(Makes 16 hors d’oeuvres – Recipe courtesy of Christian DeBenedetti and Andrea Slonecker, inspired by a similar recipe in their book, Beer Bites: Tasty Recipes and Perfect Pairings for Brew Lovers)
The Oregon Truffle Festival should top every gastronome’s bucket list, because it is a multi-day affair that excites the mind as well as the nose and palate with one of nature’s most beguiling foods. Saturday night is the Grand Truffle Dinner, which showcases the amazing talent and creativity of some of the PNW’s best chefs. But Sunday is a special day for folks who love to spend time in the kitchen. This is the Fresh Truffle Marketplace, and offers just-harvested truffles, delectable truffled samples, and edible truffle education. It is an all-day affair where vendors share truffle tips with each other as well as with the guests, and talented chefs prepare simple meals showcasing the luxury and versatility of Oregon truffles.
The crowd highlight of the day were the many intimate cooking demonstrations, which focuses on quick meals that could be readily replicated by the home cook. The dishes and bites I found most appealing were those that added decadence to familiar foods, and those that paired Oregon truffles with other native PNW flavors.
The beverage that accompanied every truffle dish served that weekend—lunch, dinner, or happy hour nibble—was wine. And for obvious reasons. The similarities are astounding and wholly complementary, with each variety of wine and truffle yielding a heady combination of aromas and flavors, some fruity, others earthy, some subtle and fleeting, others obvious and lingering. But at the Fresh Truffle Markeplace, Christian DeBenedetti and Andrea Slonecker proved that beer can be a rightful companion to an assortment of truffled bites.
Here, these Portland-based food and beverage authors took a Louisiana favorite and gave it a PNW spin, with the use of Pacific oysters and Oregon truffles. The reason this remoulade works so well with black truffles is because Andrea tamed the piquancy by omitting the Dijon mustard and Tabasco that’s traditionally blended into this sauce. These omissions allow some of the subtler truffle flavors to be readily discernible. The endive is yet another playful bridge between PNW and creole cuisines. Endives are chicories; the roots of which are roasted and ground as a popular coffee additive in New Orleans, while those in the PNW prefer the leaves.

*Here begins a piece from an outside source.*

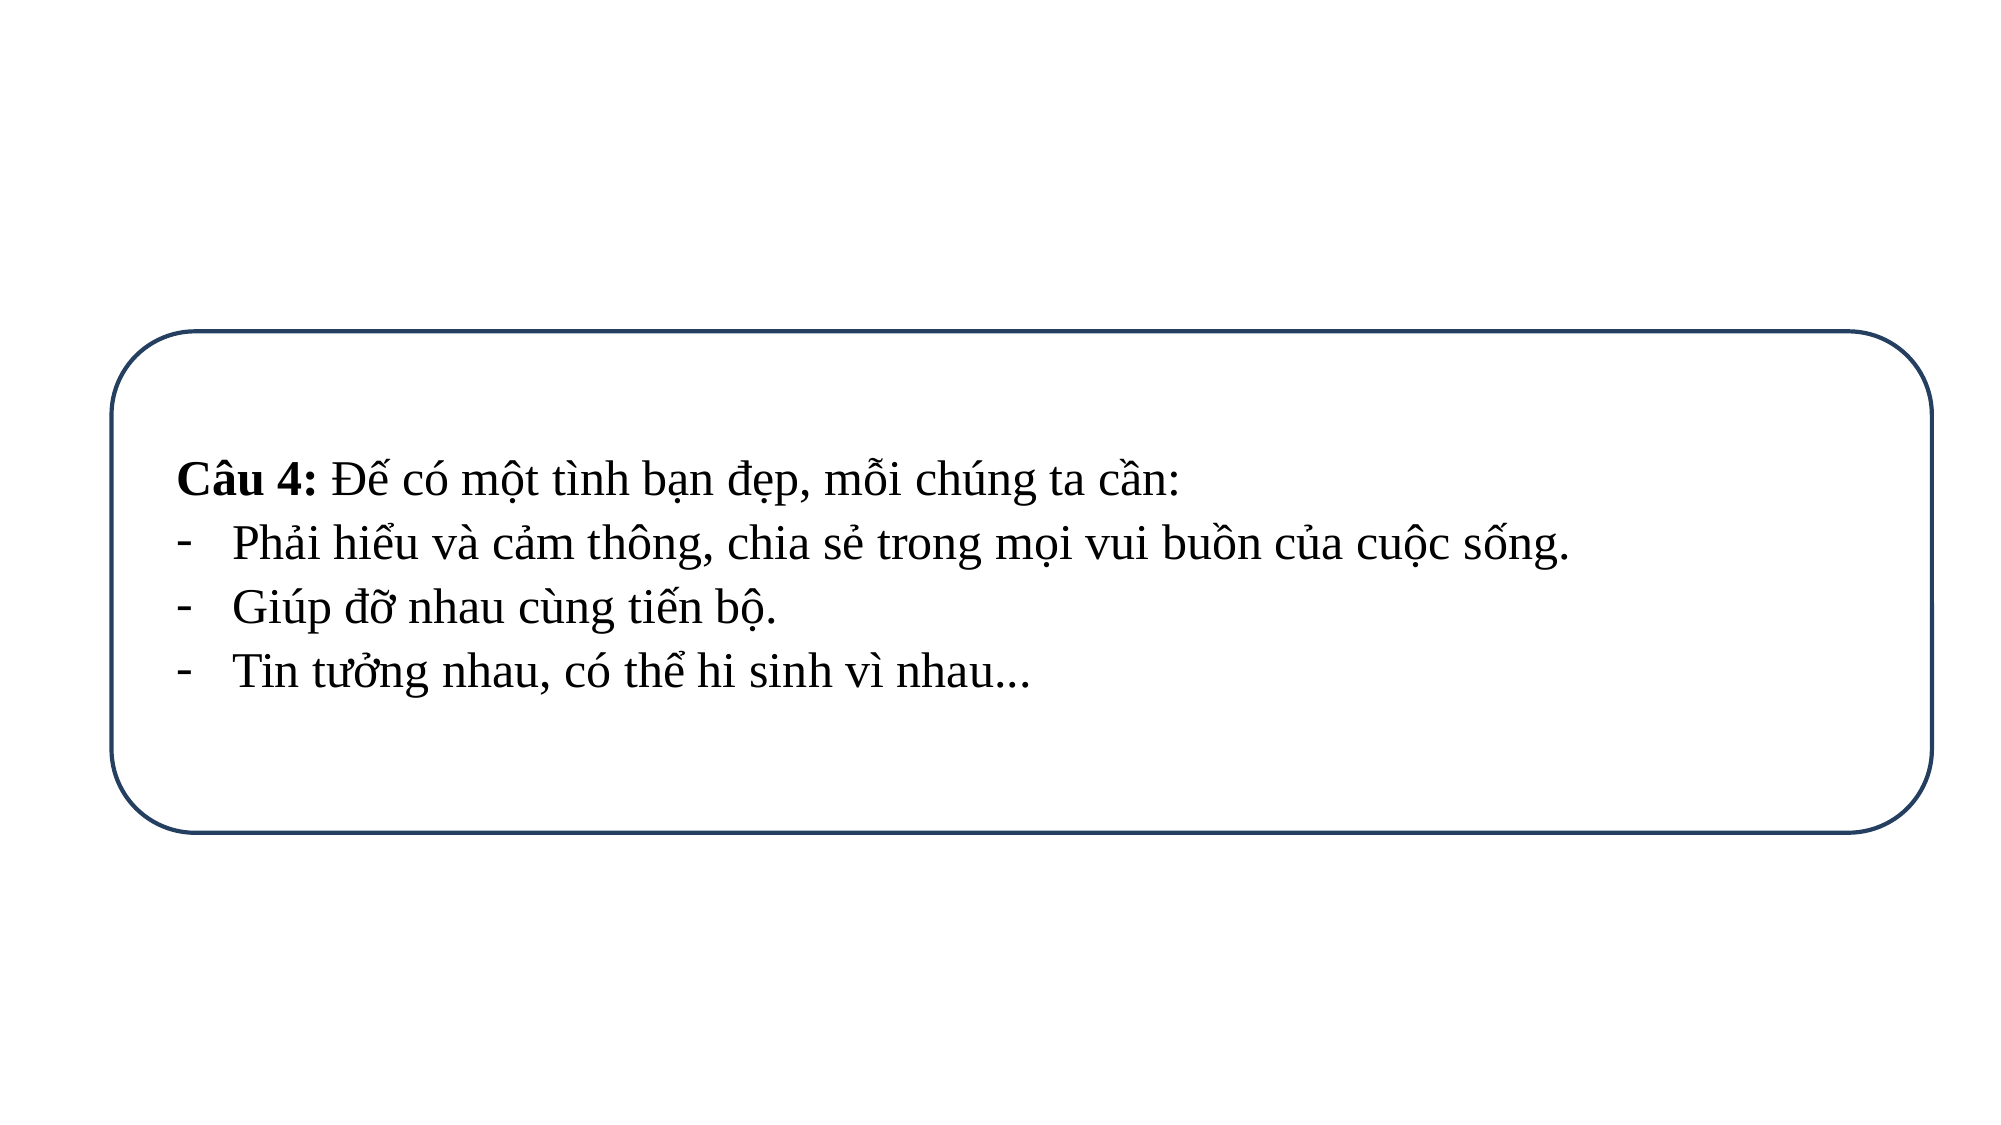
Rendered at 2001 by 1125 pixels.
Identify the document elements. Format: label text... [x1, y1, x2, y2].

text_box [111, 331, 1932, 833]
text_box Câu 4: Đế có một tình bạn đẹp, mỗi chúng ta cần: Phải hiểu và cảm thông, chia sẻ trong mọi vui buồn của cuộc sống. Giúp đỡ nhau cùng tiến bộ. Tin tưởng nhau, có thể hi sinh vì nhau... [161, 433, 1881, 705]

Christian recommends washing these yummy fritters down with a Big Ripple Belgian Tripel, from Eugene’s Falling Sky Brewing Co.
½ cup mayonnaise
2 tablespoons cornichons or dill pickles, minced
1 tablespoon capers, drained, rinsed, and minced
1 tablespoon fresh parsley, minced
1 tablespoon shallots, minced
1 teaspoon sherry vinegar
½ teaspoon paprika
Fine sea salt and freshly ground black pepper
2 to 3 Oregon white truffles (depending on size), grated and sliced
1 cup fine cornmeal or corn flour
½ cup all-purpose flour
1½ teaspoons Old Bay seasoning
1 teaspoon fine sea salt, plus more for additional seasoning
1 cup buttermilk
16 small Pacific oysters, shucked
Peanut or vegetable oil for frying
3 large Belgian endives, trimmed and separated into leaves
Stir together the mayonnaise, cornichons, capers, parsley, shallots, vinegar, and paprika in a small bowl, then season to taste with salt and black pepper. Stir in some grated truffle, a little at a time, to your taste. The sauce can be served immediately, but it is best after the truffle infuses for a few hours, or up to 3 days in the refrigerator.
Whisk together the cornmeal, flour, Old Bay, and 1 teaspoon salt in a shallow bowl. Pour the buttermilk into another shallow bowl. Dip the oysters one at a time in the buttermilk, and then dredge them in the cornmeal mixture, patting gently to help it adhere and coat evenly. Collect the breaded oysters on a wire rack as you work.
Pour oil into a large skillet to a depth of ¾ inch and heat over medium-high heat. When the oil reaches 350°F, or when a crumb of breading sizzles enthusiastically, gently add some of the oysters, being careful not to overcrowd the pan. Fry, turning once, until golden and crisp on both sides, about 2 minutes per side. Transfer the fried oysters to paper towels to drain and sprinkle with salt while still warm. Repeat to fry the remaining oysters, adjusting the heat as needed to maintain the oil temperature and allowing it to return to 350°F between batches.
To assemble, arrange the 16 largest endive leaves on a serving platter (reserve the small inner leaves for another use). Spoon a dollop of the rémoulade into the wide, cuplike end of each leaf. Nestle a fried oyster on the sauce and finish with a thin slice of white truffle. Serve immediately.